The only whiff you will be smelling is the rotten meat that goes hand in hand with poor service at Fine Fair.

With so many projects surrounding the supermarket, there is no hope for anything else even if Trump puts up a tower where the African Market is now.

The Fine Fare on 8th Avenue is also very clean and well stocked.

I'm loathe to comment on anything posted by "getridoftheprojects" for fear that I'll legitimize his/her statements, but there are several examples of areas in Manhattan adjacent to public housing that have gentrified quite nicely--16th St. btw 8th & 9th Ave; 26th St. btw 7th & 8th Ave; and the UWS in the high 90's/low 100's.
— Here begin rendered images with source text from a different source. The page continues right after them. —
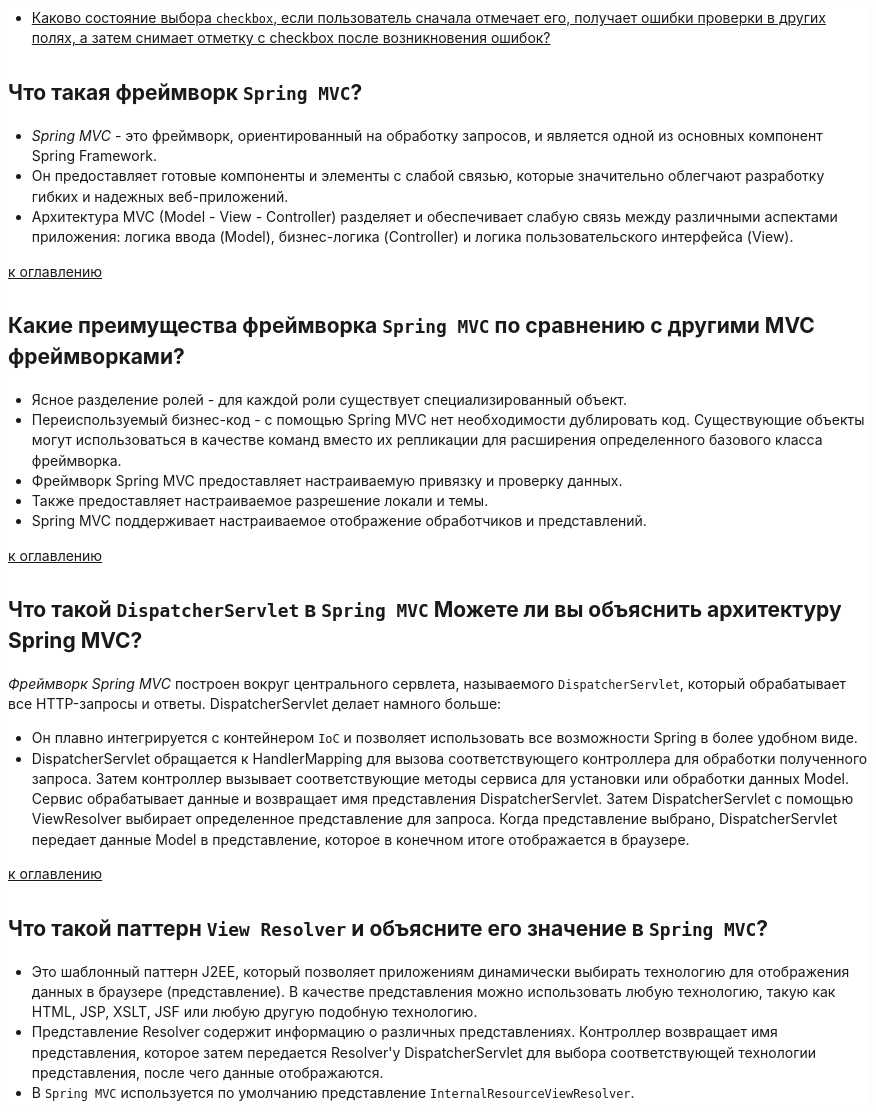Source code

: + [Каково состояние выбора `checkbox`, если пользователь сначала отмечает его, получает ошибки проверки в других полях, а затем снимает отметку с checkbox после возникновения ошибок?](#Каково-состояние-выбора-checkbox-если-пользователь-сначала-отмечает-его-получает-ошибки-проверки-в-других-полях-а-затем-снимает-отметку-с-checkbox-после-возникновения-ошибок)



## Что такая фреймворк `Spring MVC`?
+ _Spring MVC_ - это фреймворк, ориентированный на обработку запросов, и является одной из основных компонент Spring Framework.
+ Он предоставляет готовые компоненты и элементы с слабой связью, которые значительно облегчают разработку гибких и надежных веб-приложений.
+ Архитектура MVC (Model - View - Controller) разделяет и обеспечивает слабую связь между различными аспектами приложения: логика ввода (Model), бизнес-логика (Controller) и логика пользовательского интерфейса (View).

[к оглавлению](#Spring-MVC)

## Какие преимущества фреймворка `Spring MVC` по сравнению с другими MVC фреймворками?
+ Ясное разделение ролей - для каждой роли существует специализированный объект.
+ Переиспользуемый бизнес-код - с помощью Spring MVC нет необходимости дублировать код. Существующие объекты могут использоваться в качестве команд вместо их репликации для расширения определенного базового класса фреймворка.
+ Фреймворк Spring MVC предоставляет настраиваемую привязку и проверку данных.
+ Также предоставляет настраиваемое разрешение локали и темы.
+ Spring MVC поддерживает настраиваемое отображение обработчиков и представлений.

[к оглавлению](#Spring-MVC)

## Что такой `DispatcherServlet` в `Spring MVC` Можете ли вы объяснить архитектуру Spring MVC?
_Фреймворк Spring MVC_ построен вокруг центрального сервлета, называемого `DispatcherServlet`, который обрабатывает все HTTP-запросы и ответы. DispatcherServlet делает намного больше:

+ Он плавно интегрируется с контейнером `IoC` и позволяет использовать все возможности Spring в более удобном виде.
+ DispatcherServlet обращается к HandlerMapping для вызова соответствующего контроллера для обработки полученного запроса. Затем контроллер вызывает соответствующие методы сервиса для установки или обработки данных Model. Сервис обрабатывает данные и возвращает имя представления DispatcherServlet. Затем DispatcherServlet с помощью ViewResolver выбирает определенное представление для запроса. Когда представление выбрано, DispatcherServlet передает данные Model в представление, которое в конечном итоге отображается в браузере.

[к оглавлению](#Spring-MVC)

## Что такой паттерн `View Resolver` и объясните его значение в `Spring MVC`?
+ Это шаблонный паттерн J2EE, который позволяет приложениям динамически выбирать технологию для отображения данных в браузере (представление).
В качестве представления можно использовать любую технологию, такую как HTML, JSP, XSLT, JSF или любую другую подобную технологию.
+ Представление Resolver содержит информацию о различных представлениях. Контроллер возвращает имя представления, которое затем передается Resolver'у DispatcherServlet для выбора соответствующей технологии представления, после чего данные отображаются.
+ В `Spring MVC` используется по умолчанию представление `InternalResourceViewResolver`.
To the last poster...I said the same thing to myself (silently) because I work in that area and barely notice the PJs compared to the homes and thriving businesses in the area. I think as long as the PJ residents are offered a step up (there are organizations lending a hand like City Harvest) we don't really need to "get rid of" them. Chicago's situation is similar to what is taking place in other major metro cities like San Francisco and now New Orleans. We can convert the city housing to mixed income use as long as a contributing percentage of residents don't have to fear that they will homeless. Yes, you have a point (GROTPJs) that 2, 3 and 4 generations of families in the PJs is too much but is that their fact or the fact of the infrastructure? If you ask me, it is the fact of the "system" for not giving them the tools to step outside the box (so the speak). We can pontificate and philosophize to our heart's content but until something is done about these generations of forgotten people it is going to be an ongoing issue. Getting rid of the condition doesn't necessary solve the problem.

Have you seen how many project buildings there are from 112th to 116th from Lenox Ave on to the east? There is no other neighborhood in Manhattan with the amount of project buildings in one area and that basically is the problem.

And...let's face it -- the area near the projects in the high 90's and Low 100's is still the gutters... You have to go over to Broadway for a night/day difference. It is the same thing that is happening on 8th Ave up here in Harlem... You will see that area changing dramatically because the projects and 687 churches are all on Lenox Ave right next to the MASSIVE projects.

Harlem should take a cue from Chicago. I never thought dilapidated, yet occcupied housing projects could be razed and rebuilt into luxury homes/condo. But, it is being done; see Division Avenue. Project living became a way of life that abetted negative points of livelihood. Hopefully that was not the original intention (too young to know). While it may be next to impossible to razed or cut the size of an expansive housing project in NYC, I do welcome any new luxury residential development and mainstream business establishments on any available land. It is the influx of new people that will change a neighborhood. Long time residents, have open arms.